Shares of Boulder based Pharmion (PHRM) rose +30% yesterday on news that it had agreed to be acquired by Celgene (CElG) in a deal worth $2.9Bn. The virtuous cycle continues.

In the wake of this news, I'm reminded that primary home markets, such as most of the front range, are largely driven by the health of the local economy and job market. As you know, there has been a lot of worry in the press about a recession coming next year. From its peak in September, the S&P 500 (a broad measure of the stock market) has been tracking downward. High oil prices, the declining dollar, deteriorating credit markets, financial company write-downs, and consumers potentially pulling back are concerns.

Meanwhile, how has Colorado's economy been doing?

Luckily, I don't have to create my own index for this one. Bloomberg tracks the performance of the Colorado economy with a price-weighted index of its own.
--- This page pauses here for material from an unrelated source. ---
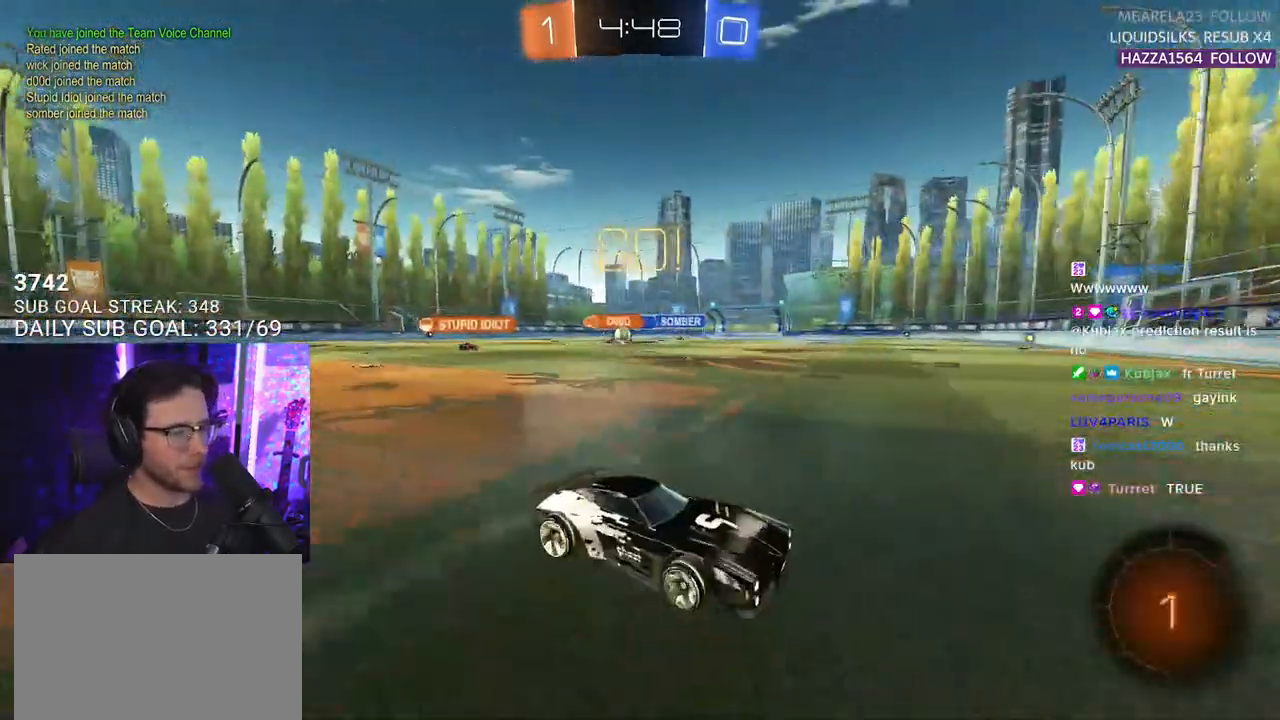
{"buttons": ["R2"], "left_stick": "left", "right_stick": "center", "events": [[100, "left_stick", "left"], [117, "SQUARE", "down"], [217, "SQUARE", "up"], [283, "SQUARE", "down"], [400, "SQUARE", "up"]]}
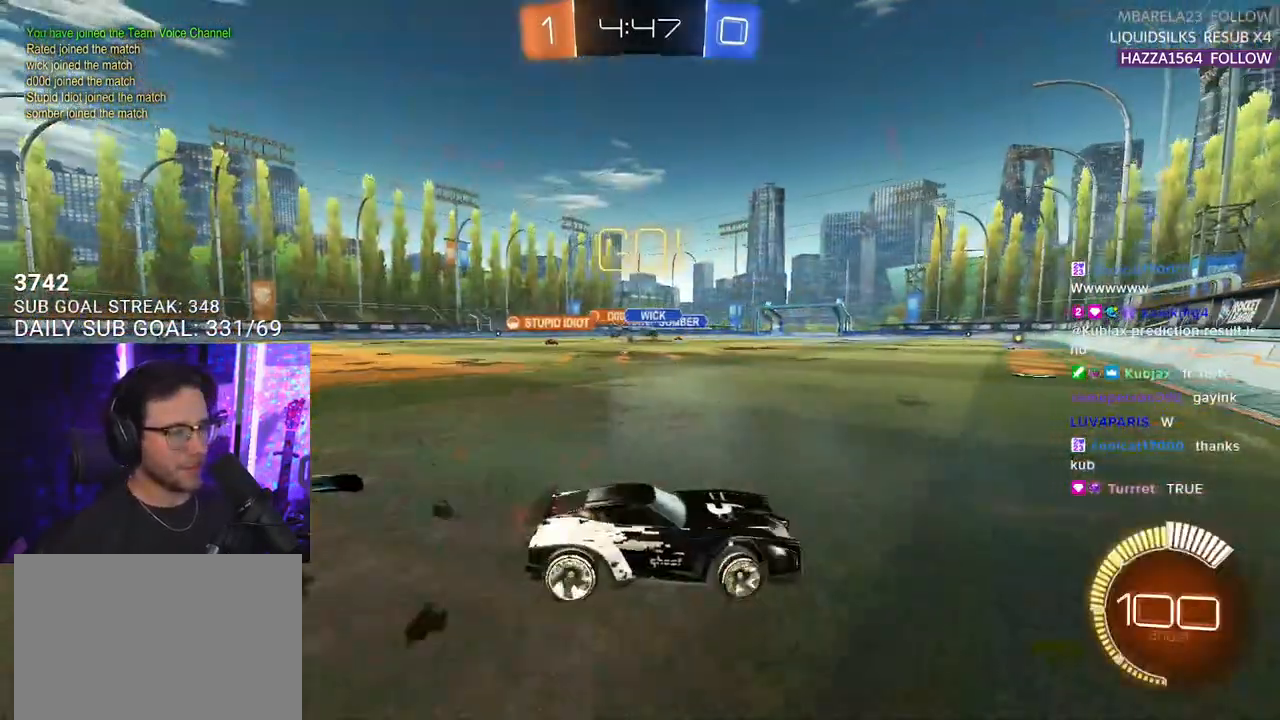
{"buttons": ["R2"], "left_stick": "left", "right_stick": "center", "events": []}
The Bloomberg Colorado Index is based on public companies headquartered in Colorado with a minimum market capitalization of $10MM. The index was developed with a base value of 100 as of December 30, 1994. Companies in the index include names you've probably heard of such as Pharmion (PHRM), Echostar (DISH), Chipotle (CMG), Crocs (CROX), Janus Capital (JNS), Array Biopharma (ARRY), Ball (BLL), Level 3 (LVLT), Frontier (FRNT), Molson Coors (TAP), Red Robin (RRGB), Qwest (Q), Time Warner Telecom (TWTC), Liberty Media (LINT) and (LCAPA), Vail Resorts (MTN), and Western Union (WU). It also includes dozens you've probably never heard of, in a wide array of industries.

The index fell yesterday but it's up 15.8% year to date. That's pretty good! Look further back and its even better. Annual appreciation over the past 5 years has been nearly 22%, or up over 170% from 2002.

Take a look at this chart:

I remember when the dot com bubble ended. You can see the index peak in March 2000 and then track downward for the next two years. It's been on a steady upswing since.